Hear the word “cyberattack”, and gas pipelines, factories and power stations aren’t necessarily the first targets that spring to mind. But such facilities are often controlled by software that lacks the appropriate defences. Now the cybersecurity company Kaspersky Labs, based in Moscow, Russia, is developing an operating system that it claims will block hacker or malware attacks on critical infrastructure.
Such attacks are not merely a theoretical possibility. In 2010, the Stuxnet worm, which some observers suspect was developed by US and Israeli intelligence agencies, exploited vulnerabilities in supervisory control and data acquisition (SCADA) software. The worm wrecked hundreds of centrifuges at Iran’s Natanz nuclear facility, temporarily derailing its uranium enrichment programme.
Eugene Kaspersky, the firm’s co-founder, says itssecure operating system will prevent such attacks by stopping SCADA software from sending malicious commands to programmable logic controllers. PLCs are specialised computers that operate pumps, relays, motors, vents, circuit breakers and other industrial equipment.
SCADA software often runs on Windows-based PCs. To avoid downtime, these computers are rarely given software updates and antivirus patches – making them vulnerable to attack.
Kaspersky’s solution is to build an operating system dedicated to running SCADA software and controlling PLCs. It will be built from scratch – so will be not be based on existing software – and will contain a bare minimum of code, making it possible to verify mathematically that the system is free of vulnerabilities that could be exploited in an attack.

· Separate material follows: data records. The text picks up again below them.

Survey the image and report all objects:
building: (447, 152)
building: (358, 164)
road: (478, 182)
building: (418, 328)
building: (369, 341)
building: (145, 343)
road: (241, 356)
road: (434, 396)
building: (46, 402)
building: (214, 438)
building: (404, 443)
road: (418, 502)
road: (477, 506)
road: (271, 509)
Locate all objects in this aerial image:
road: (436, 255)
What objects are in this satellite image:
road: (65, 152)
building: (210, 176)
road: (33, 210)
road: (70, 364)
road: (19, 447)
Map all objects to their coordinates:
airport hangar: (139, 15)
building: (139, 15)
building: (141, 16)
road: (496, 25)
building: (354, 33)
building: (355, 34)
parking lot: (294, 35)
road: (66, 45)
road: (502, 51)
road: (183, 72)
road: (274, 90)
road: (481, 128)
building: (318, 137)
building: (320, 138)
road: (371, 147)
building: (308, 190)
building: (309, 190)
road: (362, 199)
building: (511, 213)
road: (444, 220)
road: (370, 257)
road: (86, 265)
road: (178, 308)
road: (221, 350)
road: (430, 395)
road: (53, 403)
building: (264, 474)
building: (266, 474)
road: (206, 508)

This so-called “formal verification” procedure will ensure it is “categorically impossible” for the operating system to run unauthorised malicious commands, says Kaspersky.
While details on how the system will work are scant, Robert Ghanea-Hercock, chief security researcher at BT Laboratories in Ipswich, UK, reckons the new operating system will run existing SCADA software in a safe “sandbox” module that is constantly monitored for malicious activity. “I hope it succeeds,” he says. “Something needs to be done to protect global critical infrastructure from hacktivist groups.”
Some critics, however, think Kaspersky may have the wrong target in his crosshairs. Ralph Langner, the security engineer based in Hamburg, Germany, who first worked out how Stuxnet launched its assault, thinks that instead of focusing on the operating system, we should be concentrating on fortifying the SCADA software. “The security problems of production plant controllers are not at the operating system level, they are at the application level,” Langner says.
There may also be a more fundamental problem. Formal verification may simply be the wrong choice, says Boldizsár Bencsáth, a researcher at the Laboratory for Cryptography and Systems Security in Budapest, Hungary, which has been in the vanguard of investigating Stuxnet and its ilk. Bencsáth warns that only small programs can be mathematically verified, limiting the versatility of the systems in question. While Kaspersky’s efforts may stymie some attacks on the low-hanging fruit, “there is no uncrackable system”, he says.
Indeed, some attackers are trying novel tricks, says Victor Sheymov, a former Soviet KGB cryptographer who defected to the US in 1980 and who, after a stint at the US National Security Agency, now works in computer security. He says that Kaspersky’s system fails to address the emerging attack trend, which bypasses software entirely to target hardware. “Whatever attacks are possible in software can now be done with maliciously corrupted hardware,” he says. “Fortifying operating systems, like robust versions of Linux, only helps against primitive attacks.”
Whether or not Kaspersky succeeds, however, there may be a larger benefit. Langner predicts one benefit of a commercial antivirus vendor like Kaspersky entering this space: it could motivate SCADA companies like Rockwell and Siemens to finally address the issue of cybersecurity at industrial sites and utilities. With more sophisticated attacks on the rise, perhaps commercial competition is the best hope.